▶ What needs to be done:
Up to and including the line with "на сайті — 500 ₴", please set down the entries below exactly, starting from the first line.

▶ Data for this exercise:

========================

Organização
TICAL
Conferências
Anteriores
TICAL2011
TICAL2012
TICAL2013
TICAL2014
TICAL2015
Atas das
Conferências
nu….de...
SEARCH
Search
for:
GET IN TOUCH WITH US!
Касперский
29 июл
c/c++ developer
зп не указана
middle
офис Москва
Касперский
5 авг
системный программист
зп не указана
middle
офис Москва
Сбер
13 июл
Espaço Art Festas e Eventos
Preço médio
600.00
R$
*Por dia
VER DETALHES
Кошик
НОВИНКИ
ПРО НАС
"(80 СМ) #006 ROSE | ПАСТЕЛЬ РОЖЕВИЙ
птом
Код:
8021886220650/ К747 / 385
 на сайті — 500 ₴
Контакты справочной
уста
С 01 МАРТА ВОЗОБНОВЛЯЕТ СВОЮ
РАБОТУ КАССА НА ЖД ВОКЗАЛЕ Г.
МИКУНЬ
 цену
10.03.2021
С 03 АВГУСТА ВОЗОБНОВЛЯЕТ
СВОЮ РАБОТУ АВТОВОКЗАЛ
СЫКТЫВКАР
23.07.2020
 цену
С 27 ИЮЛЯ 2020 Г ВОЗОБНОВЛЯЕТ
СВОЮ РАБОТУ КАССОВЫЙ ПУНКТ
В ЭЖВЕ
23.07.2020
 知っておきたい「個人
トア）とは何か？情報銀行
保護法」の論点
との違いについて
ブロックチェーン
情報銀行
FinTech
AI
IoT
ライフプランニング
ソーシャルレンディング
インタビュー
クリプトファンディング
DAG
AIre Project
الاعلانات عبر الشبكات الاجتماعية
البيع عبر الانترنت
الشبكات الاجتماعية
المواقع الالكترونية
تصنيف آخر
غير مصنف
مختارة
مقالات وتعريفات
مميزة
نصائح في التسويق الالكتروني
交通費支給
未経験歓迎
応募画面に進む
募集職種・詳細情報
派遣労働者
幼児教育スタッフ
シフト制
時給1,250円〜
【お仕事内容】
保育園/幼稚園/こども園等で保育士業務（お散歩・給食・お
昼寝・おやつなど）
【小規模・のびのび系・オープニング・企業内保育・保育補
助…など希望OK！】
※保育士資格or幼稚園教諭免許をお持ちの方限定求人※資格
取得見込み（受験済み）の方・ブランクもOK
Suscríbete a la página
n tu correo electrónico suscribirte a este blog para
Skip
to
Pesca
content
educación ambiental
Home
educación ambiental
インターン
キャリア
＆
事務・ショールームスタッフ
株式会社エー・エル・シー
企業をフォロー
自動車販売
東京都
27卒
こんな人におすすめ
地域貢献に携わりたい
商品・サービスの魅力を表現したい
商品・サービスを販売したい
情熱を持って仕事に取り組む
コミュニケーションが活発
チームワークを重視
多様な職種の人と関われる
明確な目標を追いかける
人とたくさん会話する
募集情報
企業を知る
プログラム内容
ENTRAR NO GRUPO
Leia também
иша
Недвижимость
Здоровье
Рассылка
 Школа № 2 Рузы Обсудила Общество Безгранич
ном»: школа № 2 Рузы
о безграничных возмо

========================

▶ Answer for the task:
Organização
TICAL
Conferências
Anteriores
TICAL2011
TICAL2012
TICAL2013
TICAL2014
TICAL2015
Atas das
Conferências
nu….de...
SEARCH
Search
for:
GET IN TOUCH WITH US!
Касперский
29 июл
c/c++ developer
зп не указана
middle
офис Москва
Касперский
5 авг
системный программист
зп не указана
middle
офис Москва
Сбер
13 июл
Espaço Art Festas e Eventos
Preço médio
600.00
R$
*Por dia
VER DETALHES
Кошик
НОВИНКИ
ПРО НАС
"(80 СМ) #006 ROSE | ПАСТЕЛЬ РОЖЕВИЙ
птом
Код:
8021886220650/ К747 / 385
 на сайті — 500 ₴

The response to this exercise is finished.